Directions for this task:
Copy out the forum thread below in full, word for word, with every line and punctuation mark unchanged.

Document extract:
Op. I think you will be extremely surprised by how much happier you will be if you can get this horrible selfish man out of your life. I know it's daunting, so start making baby steps towards it.

comingintomyown · 27/12/2022 10:49

JustAnotherManicNameChange · 27/12/2022 10:39

He's being a rude, awful arsehole to you. No doubt about that.

The worst thing , is that he's even worse with his kids. Cruel and hurtful to the SC by saying that kind of shit around them , and spiteful to the little one by ignoring them when he left. Basically he despises/hates you more, than he loves them and he'll happily hurt them to make a point and get you to do what he wants.

At least you're an adult, with options and choices. The poor kids stuck in the middle of his shitshow of Billy Big Bollocks have none.

I tell you what being a single parent is sometimes tough going without a doubt but it’s a much nicer more authentic life than being in a relationship with someone like your partner.

Saved entries:
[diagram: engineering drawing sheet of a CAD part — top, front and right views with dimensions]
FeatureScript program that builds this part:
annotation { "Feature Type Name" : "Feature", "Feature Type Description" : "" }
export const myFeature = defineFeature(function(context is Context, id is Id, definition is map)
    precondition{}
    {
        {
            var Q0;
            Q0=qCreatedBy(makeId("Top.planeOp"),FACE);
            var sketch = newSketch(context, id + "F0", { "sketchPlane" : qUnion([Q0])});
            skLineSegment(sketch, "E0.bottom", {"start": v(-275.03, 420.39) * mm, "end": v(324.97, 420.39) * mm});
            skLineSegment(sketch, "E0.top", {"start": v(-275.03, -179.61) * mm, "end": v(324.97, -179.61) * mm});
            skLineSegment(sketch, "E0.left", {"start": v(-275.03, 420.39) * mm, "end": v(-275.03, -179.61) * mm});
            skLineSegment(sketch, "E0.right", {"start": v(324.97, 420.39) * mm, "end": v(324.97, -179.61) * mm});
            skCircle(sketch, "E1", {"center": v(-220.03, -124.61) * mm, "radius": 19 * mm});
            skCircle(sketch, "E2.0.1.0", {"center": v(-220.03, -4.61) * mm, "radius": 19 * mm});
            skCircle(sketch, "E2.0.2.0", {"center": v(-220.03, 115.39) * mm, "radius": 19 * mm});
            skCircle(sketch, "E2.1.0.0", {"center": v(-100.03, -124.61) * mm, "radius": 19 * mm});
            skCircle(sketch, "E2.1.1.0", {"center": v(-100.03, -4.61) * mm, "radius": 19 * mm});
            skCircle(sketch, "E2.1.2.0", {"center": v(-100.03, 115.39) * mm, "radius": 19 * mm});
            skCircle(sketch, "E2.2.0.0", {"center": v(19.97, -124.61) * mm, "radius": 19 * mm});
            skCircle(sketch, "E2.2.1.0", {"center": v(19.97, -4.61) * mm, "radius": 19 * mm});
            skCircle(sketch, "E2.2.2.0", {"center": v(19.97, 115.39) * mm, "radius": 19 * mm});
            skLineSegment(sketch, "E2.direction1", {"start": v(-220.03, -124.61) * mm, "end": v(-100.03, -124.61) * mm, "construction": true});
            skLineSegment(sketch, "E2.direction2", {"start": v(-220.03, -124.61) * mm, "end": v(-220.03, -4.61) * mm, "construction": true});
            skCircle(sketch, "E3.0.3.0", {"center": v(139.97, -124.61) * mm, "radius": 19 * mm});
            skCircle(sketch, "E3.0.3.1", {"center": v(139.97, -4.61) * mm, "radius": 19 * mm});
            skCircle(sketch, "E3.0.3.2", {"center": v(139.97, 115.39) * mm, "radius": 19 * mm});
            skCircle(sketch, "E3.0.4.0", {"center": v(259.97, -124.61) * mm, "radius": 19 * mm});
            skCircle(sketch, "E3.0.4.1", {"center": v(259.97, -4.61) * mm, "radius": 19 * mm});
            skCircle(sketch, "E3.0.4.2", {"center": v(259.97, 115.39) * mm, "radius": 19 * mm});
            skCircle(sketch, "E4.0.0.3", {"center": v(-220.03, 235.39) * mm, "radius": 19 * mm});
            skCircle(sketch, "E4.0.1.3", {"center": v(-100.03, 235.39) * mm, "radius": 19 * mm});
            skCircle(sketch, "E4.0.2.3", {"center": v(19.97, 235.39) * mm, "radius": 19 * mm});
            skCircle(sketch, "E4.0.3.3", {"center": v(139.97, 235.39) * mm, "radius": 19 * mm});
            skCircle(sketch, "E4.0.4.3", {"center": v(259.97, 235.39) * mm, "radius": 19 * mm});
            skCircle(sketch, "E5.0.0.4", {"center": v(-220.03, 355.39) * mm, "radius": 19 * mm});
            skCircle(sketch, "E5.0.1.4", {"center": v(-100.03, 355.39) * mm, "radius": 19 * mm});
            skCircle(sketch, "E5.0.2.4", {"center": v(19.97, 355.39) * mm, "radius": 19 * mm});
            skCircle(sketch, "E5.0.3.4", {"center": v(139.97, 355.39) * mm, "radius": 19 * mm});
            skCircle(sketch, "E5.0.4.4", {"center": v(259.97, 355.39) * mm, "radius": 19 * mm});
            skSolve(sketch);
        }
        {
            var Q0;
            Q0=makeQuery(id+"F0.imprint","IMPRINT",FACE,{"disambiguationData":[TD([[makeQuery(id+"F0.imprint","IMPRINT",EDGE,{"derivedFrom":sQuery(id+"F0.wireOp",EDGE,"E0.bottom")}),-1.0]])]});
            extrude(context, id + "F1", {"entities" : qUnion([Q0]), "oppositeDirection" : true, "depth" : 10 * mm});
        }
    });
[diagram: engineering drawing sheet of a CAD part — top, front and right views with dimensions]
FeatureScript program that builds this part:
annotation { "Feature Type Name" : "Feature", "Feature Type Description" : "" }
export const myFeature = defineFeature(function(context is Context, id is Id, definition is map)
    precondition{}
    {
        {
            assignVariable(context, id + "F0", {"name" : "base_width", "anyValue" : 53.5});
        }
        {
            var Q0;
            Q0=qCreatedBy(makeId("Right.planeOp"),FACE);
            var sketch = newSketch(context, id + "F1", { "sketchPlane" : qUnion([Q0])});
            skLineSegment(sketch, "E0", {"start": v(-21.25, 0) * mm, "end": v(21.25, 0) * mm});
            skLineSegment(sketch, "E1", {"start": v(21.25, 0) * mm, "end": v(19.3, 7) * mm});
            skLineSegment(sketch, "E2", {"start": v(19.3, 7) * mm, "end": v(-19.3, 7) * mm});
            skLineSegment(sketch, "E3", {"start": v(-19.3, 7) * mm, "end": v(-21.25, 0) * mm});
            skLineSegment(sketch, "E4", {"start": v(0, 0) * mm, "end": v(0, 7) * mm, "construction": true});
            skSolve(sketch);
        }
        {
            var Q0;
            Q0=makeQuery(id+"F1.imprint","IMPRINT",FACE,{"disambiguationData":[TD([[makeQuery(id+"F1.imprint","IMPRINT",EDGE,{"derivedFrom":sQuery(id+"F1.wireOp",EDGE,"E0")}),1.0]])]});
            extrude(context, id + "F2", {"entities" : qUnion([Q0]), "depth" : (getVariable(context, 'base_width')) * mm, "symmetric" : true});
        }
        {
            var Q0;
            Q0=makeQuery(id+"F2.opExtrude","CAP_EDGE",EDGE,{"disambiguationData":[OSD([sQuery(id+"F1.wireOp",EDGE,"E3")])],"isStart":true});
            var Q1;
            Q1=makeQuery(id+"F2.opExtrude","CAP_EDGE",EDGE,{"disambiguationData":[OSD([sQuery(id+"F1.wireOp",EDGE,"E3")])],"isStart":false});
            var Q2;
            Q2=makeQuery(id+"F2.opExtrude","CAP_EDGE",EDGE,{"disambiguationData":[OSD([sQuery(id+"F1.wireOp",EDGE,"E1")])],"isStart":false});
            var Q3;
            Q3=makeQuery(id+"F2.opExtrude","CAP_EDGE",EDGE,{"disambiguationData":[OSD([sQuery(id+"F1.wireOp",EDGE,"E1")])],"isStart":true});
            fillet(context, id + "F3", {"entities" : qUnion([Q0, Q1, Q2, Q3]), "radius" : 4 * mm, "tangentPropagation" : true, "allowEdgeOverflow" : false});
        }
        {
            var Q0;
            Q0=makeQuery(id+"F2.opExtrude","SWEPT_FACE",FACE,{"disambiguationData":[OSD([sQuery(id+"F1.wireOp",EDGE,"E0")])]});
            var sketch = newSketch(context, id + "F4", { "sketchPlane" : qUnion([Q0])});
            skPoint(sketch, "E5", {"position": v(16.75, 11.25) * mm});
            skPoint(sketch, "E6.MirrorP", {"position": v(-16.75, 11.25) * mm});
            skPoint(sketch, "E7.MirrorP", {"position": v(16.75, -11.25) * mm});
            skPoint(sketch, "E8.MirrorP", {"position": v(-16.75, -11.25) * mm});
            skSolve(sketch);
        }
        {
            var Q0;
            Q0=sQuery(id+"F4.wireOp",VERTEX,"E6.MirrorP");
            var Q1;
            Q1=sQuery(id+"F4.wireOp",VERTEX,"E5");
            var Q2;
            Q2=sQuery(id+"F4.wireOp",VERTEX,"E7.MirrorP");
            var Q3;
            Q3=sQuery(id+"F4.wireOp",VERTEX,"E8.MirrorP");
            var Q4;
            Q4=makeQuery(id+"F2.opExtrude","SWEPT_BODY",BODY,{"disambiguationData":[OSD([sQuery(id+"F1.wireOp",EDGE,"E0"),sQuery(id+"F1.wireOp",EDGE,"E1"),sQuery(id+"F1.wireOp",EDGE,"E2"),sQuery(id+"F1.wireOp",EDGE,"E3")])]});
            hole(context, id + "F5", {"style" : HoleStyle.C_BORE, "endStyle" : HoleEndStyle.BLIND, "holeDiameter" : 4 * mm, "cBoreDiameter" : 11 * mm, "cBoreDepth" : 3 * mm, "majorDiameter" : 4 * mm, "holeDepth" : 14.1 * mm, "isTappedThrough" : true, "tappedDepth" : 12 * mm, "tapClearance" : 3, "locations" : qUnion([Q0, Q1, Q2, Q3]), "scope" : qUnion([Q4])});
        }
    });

Response to this exercise:
Op. I think you will be extremely surprised by how much happier you will be if you can get this horrible selfish man out of your life. I know it's daunting, so start making baby steps towards it.

comingintomyown · 27/12/2022 10:49

JustAnotherManicNameChange · 27/12/2022 10:39

He's being a rude, awful arsehole to you. No doubt about that.

The worst thing , is that he's even worse with his kids. Cruel and hurtful to the SC by saying that kind of shit around them , and spiteful to the little one by ignoring them when he left. Basically he despises/hates you more, than he loves them and he'll happily hurt them to make a point and get you to do what he wants.

At least you're an adult, with options and choices. The poor kids stuck in the middle of his shitshow of Billy Big Bollocks have none.

I tell you what being a single parent is sometimes tough going without a doubt but it’s a much nicer more authentic life than being in a relationship with someone like your partner.